Dear Wolsey, I agree with you about Mu Mu’s position on celibacy, which at best I could only describe as pious idealism.
However I think you are engaging in some counter-reformational meta-narrative of your own, surely! And what is it with this “privatisation of conscience” phraseology? Do you mean freeing it from regulation, or merely freeing it from some kind of collective ownership? Clearly, the concept of conscience requires some benchmark, but it is not at all clear that this must be wholly external, such as is implied by insisting that good conscience is that – and that only – which is formed in accordance with Church teaching. Conscience is nothing if it is not in some sense “privatised” or individual.
And I am not at all sure the sort of view that would see Luther as corrupting the concept of conscience can be upheld. In one of his Wittenburg sermons, circa 1524, to the community at Strassburg, he spoke of “good conscience in the Holy Spirit…if you rightly believe and have Christ so that he truly loves and reigns in you”. He goes on to say that “dissensions, sects and errors” among Christians “deprive consciences of…a comforting knowledge, lead to error and unconsciously turn the spirit from inward grace toward external things and works.” (E.G.Rupp, Benjamin Drewery, Martin Luther, 1970, p. 114).
This doesn’t sound like he was doing a demolition job on conscience, unless you assume the kind of position I alluded to above, and, as I said, that is a particular counter-reformational narrative operating. Some people criticise their opponents’ theological conclusions as evidence of “cherry-picking” or of “theology for profit” – in other words, “privatisation”.
However, it all depends on the root assumptions and emphasis, surely, and, in that sense, everyone does exactly the same. You only have to consider the not-so edifying spectacle of diverse groups all insisting on their conception of the Church or true Catholic teaching.
Pious Idealism?
Only a sentimentalist would imagine that a priest and his wife could escape the eruptions decimating marriages in our eroticised culture.
To say the Church has made a mistake in her discipline of clerical celibacy is arrogance. It is certainly not good that most priests live alone in their presbyteries, so parishioners who invite Father to their homes for a meal are performing an act of charity.
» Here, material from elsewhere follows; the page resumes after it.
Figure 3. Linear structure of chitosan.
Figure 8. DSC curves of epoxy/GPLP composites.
I’m the great granddaughter of a priest
An Anglican priest.
Before everyone retreats behind the barricades and throws more snide comments at Mu Mu (though the ones about the Protestant Reformation are equally disturbing) I’d just like to say there is so much practical sense in what Mu Mu is saying.It is very difficult (though I would say not impossible) to sustain a healthy family life as well as a fully committed priestly life.This is something that is rarely if ever considered in discussions of priestly celibacy.The comparisons to various professions simply don’t hold.
In my great grandfather’s case his wife died quite young after bearing three children, one disabled, and (very unusually for late 19th century England) he did not remarry.QED.
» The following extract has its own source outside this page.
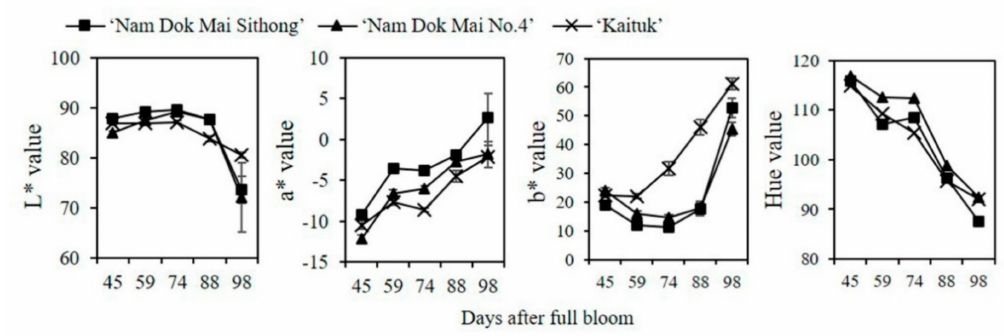
Figure 4. L*, a*, b*, and hue values in pulp of mango fruit cv. ‘Nam Dok Mai Sithong’, ‘Nam Dok Mai No. 4’ and ‘Kaituk’ during fruit development (45–88 days) and full ripening stage (98 days). The vertical bars represent the means with SE for three replications.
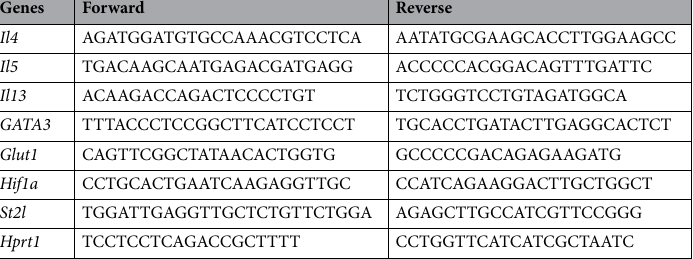
Table1. Primers for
It’s sad when practical commonsense is labelled sentimentality.
I lived with four parish priests over a period of time. Two were alcoholics. Drunk almost every night of the week. One was a drunk. The other had major sexual hangups. They were all parish priests. One died overseas in a hotel. Tragic. But they were all very lonely men all the time. None could relate at all. They sank into their bottles and were tragic figures trapped into celibacy and resigned to never know or feel love. All scared of any emotion.
Live in a presbytery like that and it destroys you. They were lost men and no bishop helped them. When help was sought from one bishop he ignored the plea. So much for care of priests. Is it any wonder priests fall in love. In the Philippines how many priests have women lovers? In Africa and s america? One bishop in the latter had to go recently due to that.
Still a co ver up and swept under carpet.
Tragic and sad and not right.
Need to be communities of priests living together for support.